Creo que el problema puede estar en el tercer terminal de la bateria, que supongo que sera para que se comuniquen el movil y la bateria, decirse el nivel de carga...
Alguien sabe como indicarle a la bateria por este terminal que debe cargarse?
O directamente destripo la bateria y le conecto la placa directamente n los bornes de la celula de litio?

Gracias


----------



## DJ DRACO (Sep 4, 2008)

jeje, mira, una migo mio tenia un perro, que le comio el cargador, y le rompio la ficha de carga. no es necesario nada de nada. solo pelamos los cables, identificamos positivo y neutro y listo, el celular se cargo espectacularmente, sin estar siquiera dentro del celular.

tus placas deberan estar colocadas de forma tal de entregar 3,7 volts a 4 volts, con una corriente no superior a los 300mAh, lo cual se logra facilmente, con unas 2 o 3 plaquitas chiquititas de calculadora en serie, y otras 3 o 6 más en paralelo con estas primeras. si quieres luego t paso el esquema.

la bateria deberia cargarse perfectamente.

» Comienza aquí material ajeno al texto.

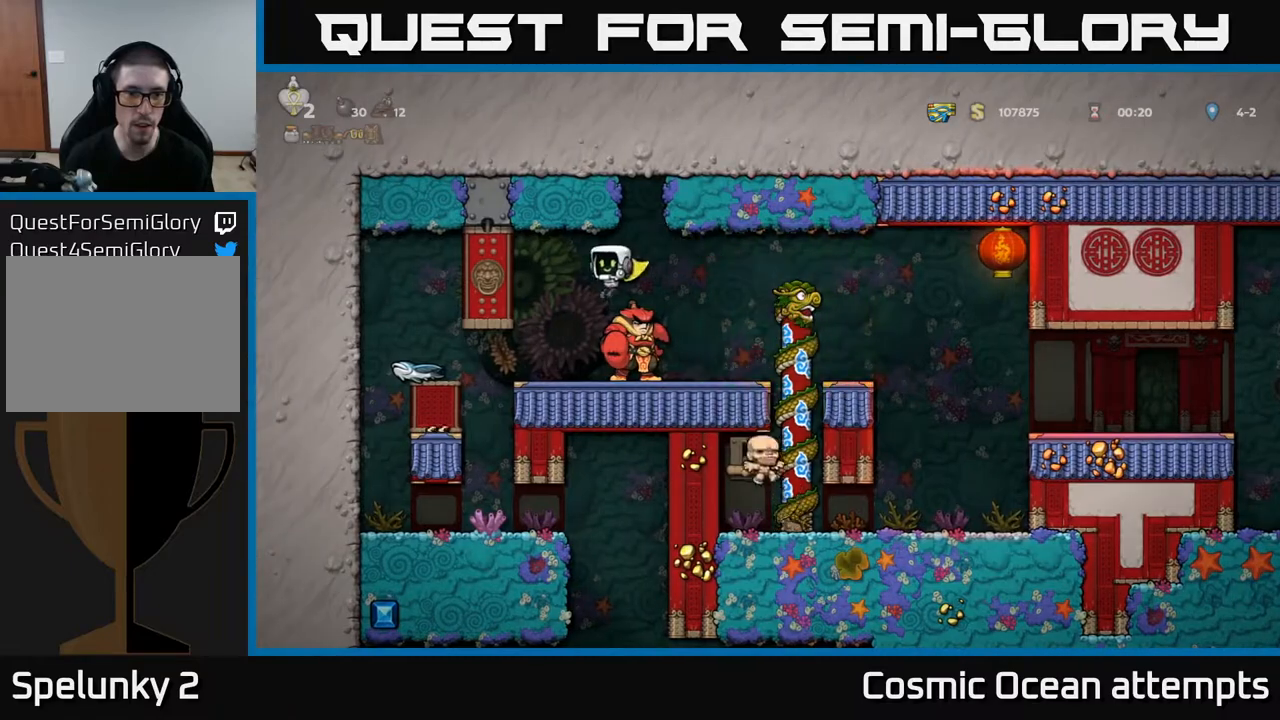
{"buttons": [], "right_stick": "center", "events": [[183, "DPAD_LEFT", "down"], [400, "DPAD_LEFT", "up"]]}
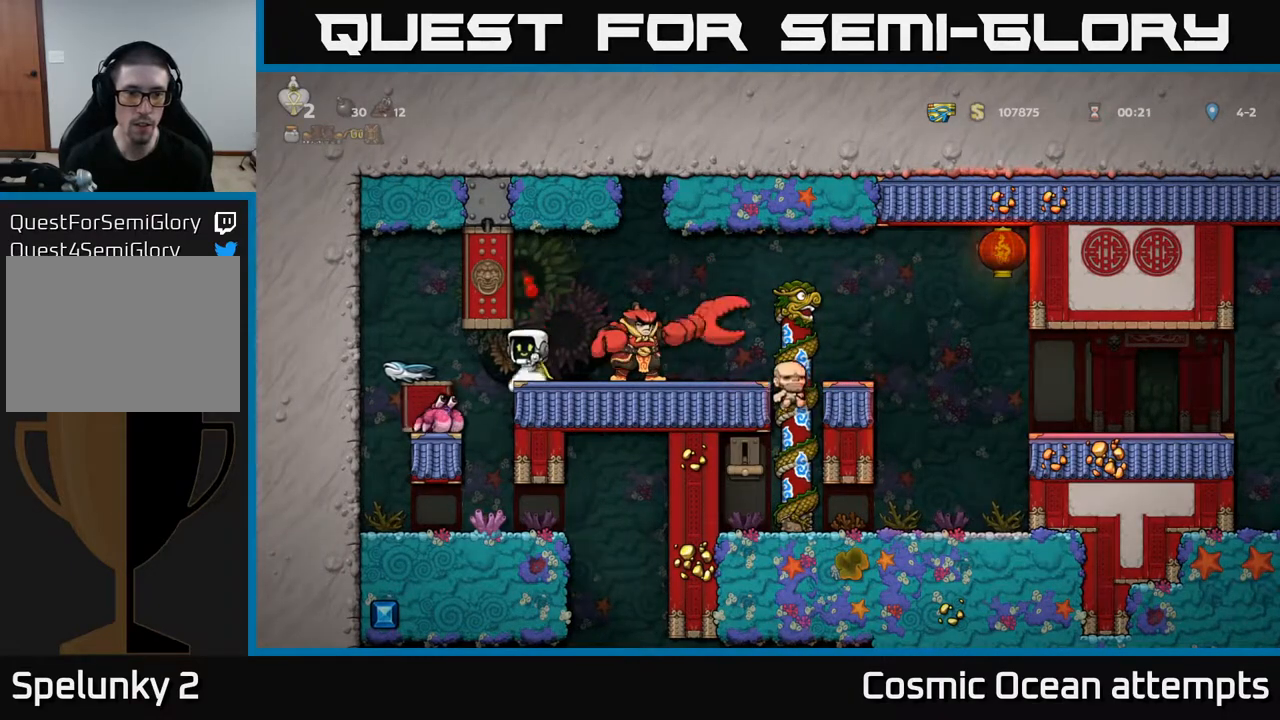
{"buttons": ["DPAD_RIGHT"], "right_stick": "center", "events": [[200, "DPAD_RIGHT", "down"], [233, "A", "down"], [283, "DPAD_RIGHT", "up"], [400, "DPAD_RIGHT", "down"], [467, "A", "up"]]}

el tea del corte automatico es otra cosa, y t diria q no creo q pase nada al respecto, a demas el celular no va a estar continuamente al sol. ni expuesto a radiacion luminica penetrante.


----------



## pablo86 (Sep 5, 2008)

Gracias DJ DRACO,
Voy a probar soldando los terminales de la placa por si el problema era que no hacían bien contacto...

No creo que haya problemas con detectar el final de carga ya que la idea no es cargarlo completamente, sino que le vaya dando luz a ratos para compensar la descarga.

Si me funciona ya pondré foto.


----------